PASSAGE PROVIDED =
(begin)

Check Conditions and show that you have checked these!
˃ Random Sample: Can we assume this?
˃ 10% Condition: Do you believe that your sample size is less than 10% of the
population size?
˃ Nearly Normal:
+ If you have raw data, graph a histogram to check to see if it is approximately
symmetric and sketch the histogram on your paper.
+ If you do not have raw data, check to see if the problem states that the
distribution is approximately Normal.
2. State the test you are about to conduct (this will come in hand when we
learn various intervals and inference tests)
˃ Ex) One sample t-interval
3. Show your calculations for your t-interval
4. Report your findings. Write a sentence explaining what you found.
˃ EX) “We are 95% confident that the true mean weight of men is between 185 and
215 lbs.”
Amount of nitrogen oxides (NOX) emitted by light-duty engines (games/mile):
1.28 1.17 1.16 1.08 0.6 1.32 1.24 0.71 0.49 1.38 1.2 0.78
0.95 2.2 1.78 1.83 1.26 1.73 1.31 1.8 1.15 0.97 1.12 0.72
1.31 1.45 1.22 1.32 1.47 1.44 0.51 1.49 1.33 0.86 0.57 1.79
2.27 1.87 2.94 1.16 1.45 1.51 1.47 1.06 2.01 1.39
Construct a 95% confidence interval for the mean amount of NOX emitted by
light-duty engines.
» Given a set of data:
˃ Enter data into L1
˃ Set up STATPLOT to create a histogram to check the nearly Normal
condition
˃ STAT  TESTS  8:Tinterval
˃ Choose Inpt: Data, then specify your data list (usually L1)

(end)

WORK TO COMPLETE =
A: List the conditions that the confidence-interval notes say must be checked.
B: Answer these questions about the confidence-interval notes, one per line:
(i) In the example sentence reporting findings, between which two values does the true mean weight of men lie?
(ii) Which menu option is selected under STAT and TESTS?
(iii) Into which list is the data entered?

(Layout region records)

(begin)

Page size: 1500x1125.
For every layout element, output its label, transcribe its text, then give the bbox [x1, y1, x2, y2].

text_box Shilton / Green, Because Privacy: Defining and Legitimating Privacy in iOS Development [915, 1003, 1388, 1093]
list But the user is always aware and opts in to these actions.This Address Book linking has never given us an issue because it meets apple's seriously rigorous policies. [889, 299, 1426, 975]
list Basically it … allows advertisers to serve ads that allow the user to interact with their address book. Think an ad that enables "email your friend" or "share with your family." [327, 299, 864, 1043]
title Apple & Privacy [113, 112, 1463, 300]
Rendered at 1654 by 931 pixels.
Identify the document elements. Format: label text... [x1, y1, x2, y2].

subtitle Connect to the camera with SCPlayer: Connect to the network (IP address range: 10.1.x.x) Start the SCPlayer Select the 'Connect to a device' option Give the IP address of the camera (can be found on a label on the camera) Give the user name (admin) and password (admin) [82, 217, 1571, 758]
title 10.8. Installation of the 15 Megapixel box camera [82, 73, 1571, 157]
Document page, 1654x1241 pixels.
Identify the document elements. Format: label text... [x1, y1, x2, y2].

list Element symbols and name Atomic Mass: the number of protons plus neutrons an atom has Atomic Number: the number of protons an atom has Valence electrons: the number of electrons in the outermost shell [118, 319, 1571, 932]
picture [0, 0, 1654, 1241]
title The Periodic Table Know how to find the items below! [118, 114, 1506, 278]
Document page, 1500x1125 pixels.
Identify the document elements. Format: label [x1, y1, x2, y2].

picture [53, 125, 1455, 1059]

(end)

TASK RESULTS =
A:
Random Sample
10% Condition
Nearly Normal

B:
(i) Between 185 and 215 lbs.
(ii) 8:Tinterval
(iii) L1